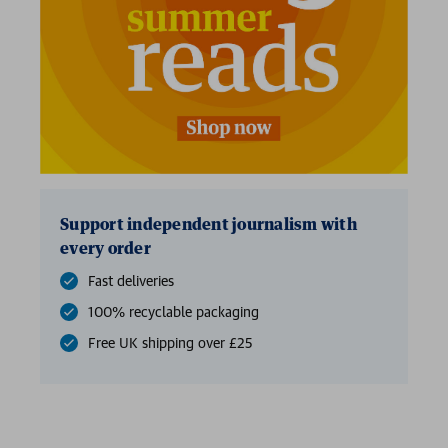
Support independent journalism with
every order
Fast deliveries
100% recyclable packaging
Free UK shipping over £25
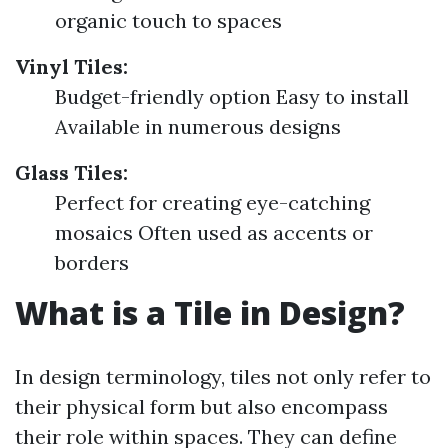
organic touch to spaces
Vinyl Tiles:
Budget-friendly option Easy to install
Available in numerous designs
Glass Tiles:
Perfect for creating eye-catching
mosaics Often used as accents or
borders
What is a Tile in Design?
In design terminology, tiles not only refer to
their physical form but also encompass
their role within spaces. They can define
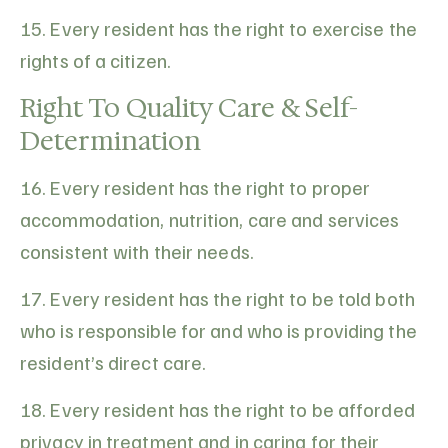
15. Every resident has the right to exercise the
rights of a citizen.
Right To Quality Care & Self-
Determination
16. Every resident has the right to proper
accommodation, nutrition, care and services
consistent with their needs.
17. Every resident has the right to be told both
who is responsible for and who is providing the
resident’s direct care.
18. Every resident has the right to be afforded
privacy in treatment and in caring for their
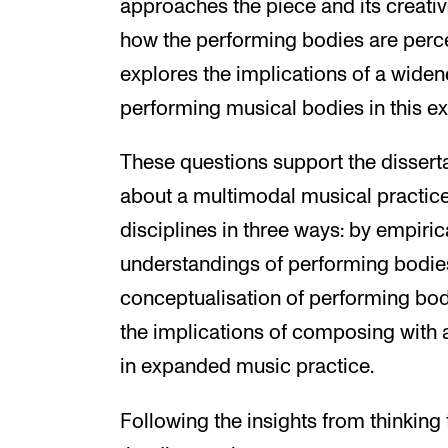
approaches the piece and its creati
how the performing bodies are perc
explores the implications of a widen
performing musical bodies in this e
These questions support the dissert
about a multimodal musical practi
disciplines in three ways: by empiric
understandings of performing bodies;
conceptualisation of performing bodi
the implications of composing with
in expanded music practice.
Following the insights from thinking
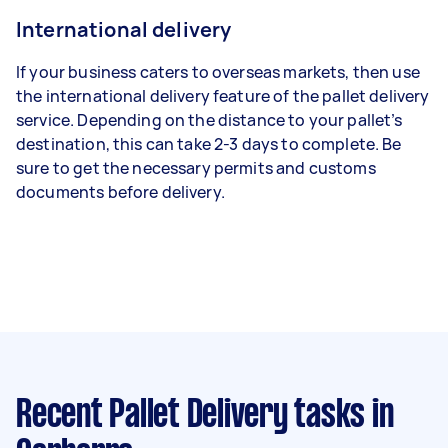
International delivery
If your business caters to overseas markets, then use
the international delivery feature of the pallet delivery
service. Depending on the distance to your pallet’s
destination, this can take 2-3 days to complete. Be
sure to get the necessary permits and customs
documents before delivery.
Recent Pallet Delivery tasks
in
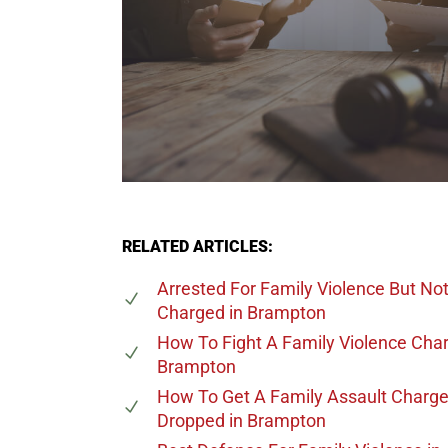
RELATED ARTICLES:
Arrested For Family Violence But No
Charged
in Brampton
How To Fight A Family Violence Cha
Brampton
How To Get A Family Assault Charg
Dropped
in Brampton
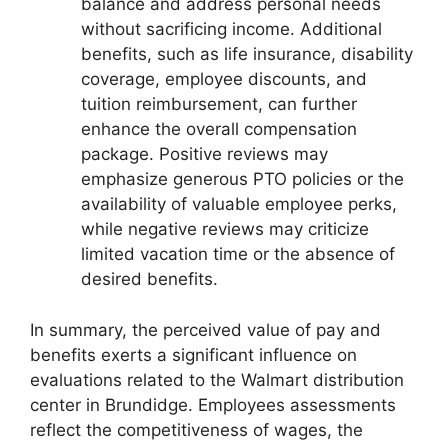
balance and address personal needs
without sacrificing income. Additional
benefits, such as life insurance, disability
coverage, employee discounts, and
tuition reimbursement, can further
enhance the overall compensation
package. Positive reviews may
emphasize generous PTO policies or the
availability of valuable employee perks,
while negative reviews may criticize
limited vacation time or the absence of
desired benefits.
In summary, the perceived value of pay and
benefits exerts a significant influence on
evaluations related to the Walmart distribution
center in Brundidge. Employees assessments
reflect the competitiveness of wages, the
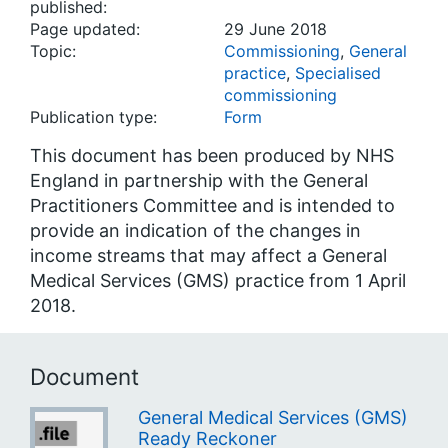
published:
Page updated:
29 June 2018
Topic:
Commissioning
,
General
practice
,
Specialised
commissioning
Publication type:
Form
This document has been produced by NHS
England in partnership with the General
Practitioners Committee and is intended to
provide an indication of the changes in
income streams that may affect a General
Medical Services (GMS) practice from 1 April
2018.
Document
General Medical Services (GMS)
Ready Reckoner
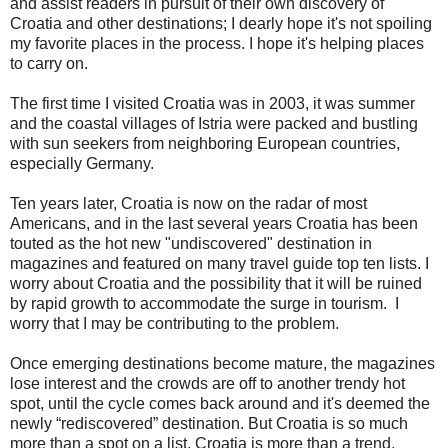
and assist readers in pursuit of their own discovery of
Croatia and other destinations; I dearly hope it's not spoiling
my favorite places in the process. I hope it's helping places
to carry on.
The first time I visited Croatia was in 2003, it was summer
and the coastal villages of Istria were packed and bustling
with sun seekers from neighboring European countries,
especially Germany.
Ten years later, Croatia is now on the radar of most
Americans, and in the last several years Croatia has been
touted as the hot new "undiscovered" destination in
magazines and featured on many travel guide top ten lists. I
worry about Croatia and the possibility that it will be ruined
by rapid growth to accommodate the surge in tourism. I
worry that I may be contributing to the problem.
Once emerging destinations become mature, the magazines
lose interest and the crowds are off to another trendy hot
spot, until the cycle comes back around and it's deemed the
newly “rediscovered” destination. But Croatia is so much
more than a spot on a list. Croatia is more than a trend.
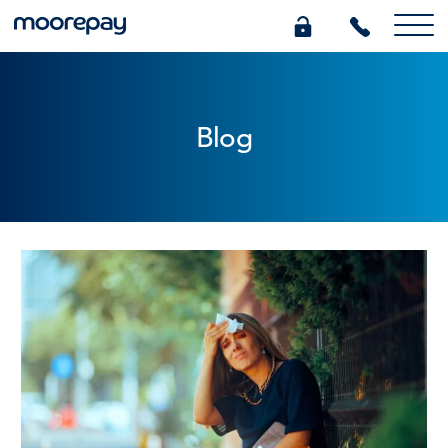
What we do
Blog
Knowledge Centre
Who we are
Pricing
0345 184 4615
GET A QUOTE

— Exercise aim —
Reproduce the text of all the items above, substituting "Slovenia" for every occurrence of "Croatia" and changing nothing else. Leave the pictures out of your answer.

— Task output —
Support independent journalism with
every order
Fast deliveries
100% recyclable packaging
Free UK shipping over £25
organic touch to spaces
Vinyl Tiles:
Budget-friendly option Easy to install
Available in numerous designs
Glass Tiles:
Perfect for creating eye-catching
mosaics Often used as accents or
borders
What is a Tile in Design?
In design terminology, tiles not only refer to
their physical form but also encompass
their role within spaces. They can define
15. Every resident has the right to exercise the
rights of a citizen.
Right To Quality Care & Self-
Determination
16. Every resident has the right to proper
accommodation, nutrition, care and services
consistent with their needs.
17. Every resident has the right to be told both
who is responsible for and who is providing the
resident’s direct care.
18. Every resident has the right to be afforded
privacy in treatment and in caring for their
approaches the piece and its creati
how the performing bodies are perc
explores the implications of a widen
performing musical bodies in this e
These questions support the dissert
about a multimodal musical practi
disciplines in three ways: by empiric
understandings of performing bodies;
conceptualisation of performing bodi
the implications of composing with
in expanded music practice.
Following the insights from thinking
International delivery
If your business caters to overseas markets, then use
the international delivery feature of the pallet delivery
service. Depending on the distance to your pallet’s
destination, this can take 2-3 days to complete. Be
sure to get the necessary permits and customs
documents before delivery.
Recent Pallet Delivery tasks
in
RELATED ARTICLES:
Arrested For Family Violence But No
Charged
in Brampton
How To Fight A Family Violence Cha
Brampton
How To Get A Family Assault Charg
Dropped
in Brampton
balance and address personal needs
without sacrificing income. Additional
benefits, such as life insurance, disability
coverage, employee discounts, and
tuition reimbursement, can further
enhance the overall compensation
package. Positive reviews may
emphasize generous PTO policies or the
availability of valuable employee perks,
while negative reviews may criticize
limited vacation time or the absence of
desired benefits.
In summary, the perceived value of pay and
benefits exerts a significant influence on
evaluations related to the Walmart distribution
center in Brundidge. Employees assessments
reflect the competitiveness of wages, the
published:
Page updated:
29 June 2018
Topic:
Commissioning
,
General
practice
,
Specialised
commissioning
Publication type:
Form
This document has been produced by NHS
England in partnership with the General
Practitioners Committee and is intended to
provide an indication of the changes in
income streams that may affect a General
Medical Services (GMS) practice from 1 April
2018.
Document
General Medical Services (GMS)
Ready Reckoner
and assist readers in pursuit of their own discovery of
Slovenia and other destinations; I dearly hope it's not spoiling
my favorite places in the process. I hope it's helping places
to carry on.
The first time I visited Slovenia was in 2003, it was summer
and the coastal villages of Istria were packed and bustling
with sun seekers from neighboring European countries,
especially Germany.
Ten years later, Slovenia is now on the radar of most
Americans, and in the last several years Slovenia has been
touted as the hot new "undiscovered" destination in
magazines and featured on many travel guide top ten lists. I
worry about Slovenia and the possibility that it will be ruined
by rapid growth to accommodate the surge in tourism. I
worry that I may be contributing to the problem.
Once emerging destinations become mature, the magazines
lose interest and the crowds are off to another trendy hot
spot, until the cycle comes back around and it's deemed the
newly “rediscovered” destination. But Slovenia is so much
more than a spot on a list. Slovenia is more than a trend.
What we do
Blog
Knowledge Centre
Who we are
Pricing
0345 184 4615
GET A QUOTE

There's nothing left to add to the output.